The model described above produces fairly good results.  There are some caveats that should be mentioned.  The model takes into account all races including heats and specialty races.  Sometimes teams do not go “all out” in such races.  This will hurt the ranking of the team.

No explicit adjustment is made for getting a “bad” lane or wash riding or for any other reason.  It is possible that a team will get an unlucky draw at a regatta.  One of the nice features of this model is that the rankings get better as the season progresses and more races take place.  Although some teams may be negatively impacted by lanes (or some other factor) at one regatta, this effect on the rankings should be neutralized over time as different teams get their share of “bad draws”.  The more races to take place the less of an effect these things will have on the rankings.

At the time this document was written the model only considers 500m races.  We are currently in the process of debating whether we should have separate 200m and 2000m rankings or if all distances should factor into a single ranking. A computer program has been written to automate the rankings calculation however there is still the potential for data entry errors.  The most common problem is that teams will use slightly different names at different regattas (e.g. using 'DBC' vs 'Dragon Boat Club' in their moniker). 

Please contact us at should you find any such duplicate entries in the rankings. 
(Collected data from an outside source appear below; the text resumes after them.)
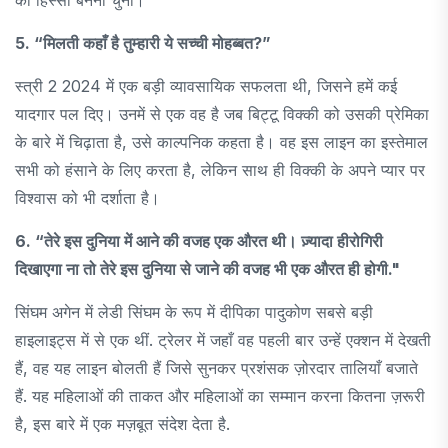
5. “मिलती कहाँ है तुम्हारी ये सच्ची मोहब्बत?”
स्त्री 2 2024 में एक बड़ी व्यावसायिक सफलता थी, जिसने हमें कई
यादगार पल दिए। उनमें से एक वह है जब बिट्टू विक्की को उसकी प्रेमिका
के बारे में चिढ़ाता है, उसे काल्पनिक कहता है। वह इस लाइन का इस्तेमाल
सभी को हंसाने के लिए करता है, लेकिन साथ ही विक्की के अपने प्यार पर
विश्वास को भी दर्शाता है।
6. “तेरे इस दुनिया में आने की वजह एक औरत थी। ज़्यादा हीरोगिरी
दिखाएगा ना तो तेरे इस दुनिया से जाने की वजह भी एक औरत ही होगी."
सिंघम अगेन में लेडी सिंघम के रूप में दीपिका पादुकोण सबसे बड़ी
हाइलाइट्स में से एक थीं. ट्रेलर में जहाँ वह पहली बार उन्हें एक्शन में देखती
हैं, वह यह लाइन बोलती हैं जिसे सुनकर प्रशंसक ज़ोरदार तालियाँ बजाते
हैं. यह महिलाओं की ताकत और महिलाओं का सम्मान करना कितना ज़रूरी
है, इस बारे में एक मज़बूत संदेश देता है.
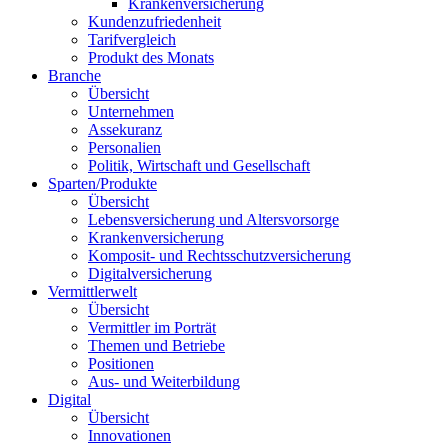
Unternehmen
Assekuranz
Personalien
Politik, Wirtschaft und Gesellschaft
Sparten/Produkte
Übersicht
Lebensversicherung und Altersvorsorge
Krankenversicherung
Komposit- und Rechtsschutzversicherung
Digitalversicherung
Vermittlerwelt
Übersicht
Vermittler im Porträt
Themen und Betriebe
Positionen
Aus- und Weiterbildung
Digital
Übersicht
Innovationen
Trends
Recht | Ratgeber
Übersicht
Fälle und Urteile
Expertenmeinung
Profitipps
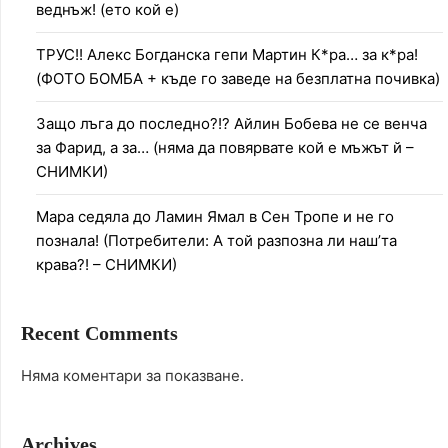
веднъж! (ето кой е)
ТРУС!! Алекс Богданска гепи Мартин К*ра… за к*ра!
(ФОТО БОМБА + къде го заведе на безплатна почивка)
Защо лъга до последно?!? Айлин Бобева не се венча
за Фарид, а за… (няма да повярвате кой е мъжът й –
СНИМКИ)
Мара седяла до Ламин Ямал в Сен Тропе и не го
познала! (Потребители: А той разпозна ли наш’та
крава?! – СНИМКИ)
Recent Comments
Няма коментари за показване.
Archives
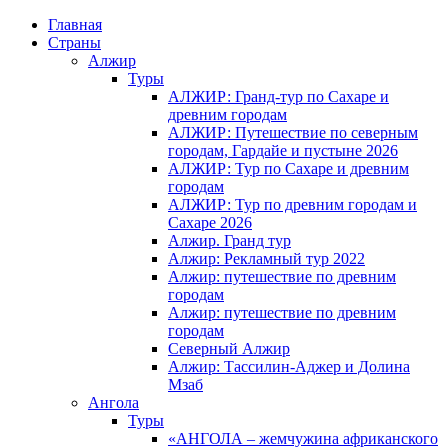
Главная
Страны
Алжир
Туры
АЛЖИР: Гранд-тур по Сахаре и
древним городам
АЛЖИР: Путешествие по северным
городам, Гардайе и пустыне 2026
АЛЖИР: Тур по Сахаре и древним
городам
АЛЖИР: Тур по древним городам и
Сахаре 2026
Алжир. Гранд тур
Алжир: Рекламный тур 2022
Алжир: путешествие по древним
городам
Алжир: путешествие по древним
городам
Северный Алжир
Алжир: Тассилин-Аджер и Долина
Мзаб
Ангола
Туры
«АНГОЛА – жемчужина африканского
Improving your ranking time

We received some questions to the effect of, "I know my team got faster with practice but somehow on your rankings our results got slower over time. What happened?"

In order to improve your ranking time your team needs to improve at a faster rate than other teams. Imagine a simple simple season with 2 regattas and three teams. In the first regatta we have Team A 2:08, Team B 2:09, Team C 2:10. In the next regatta Team A and Team C both get 1 second faster: Team A 2:07, Team C 2:09. Since everyone else got faster, Team B needs to improve by 1s just to maintain it's ranking time. If Team B achieved 2:09 again then it's adjusted time will actually be slower in the second regatta.

In other words just to maintain the same ranking time your team needs to improve. If your team improves by less than your peers then your ranking time will be slower. Since all teams are practicing hard throughout the season it is a challenge simply to maintain your ranking time.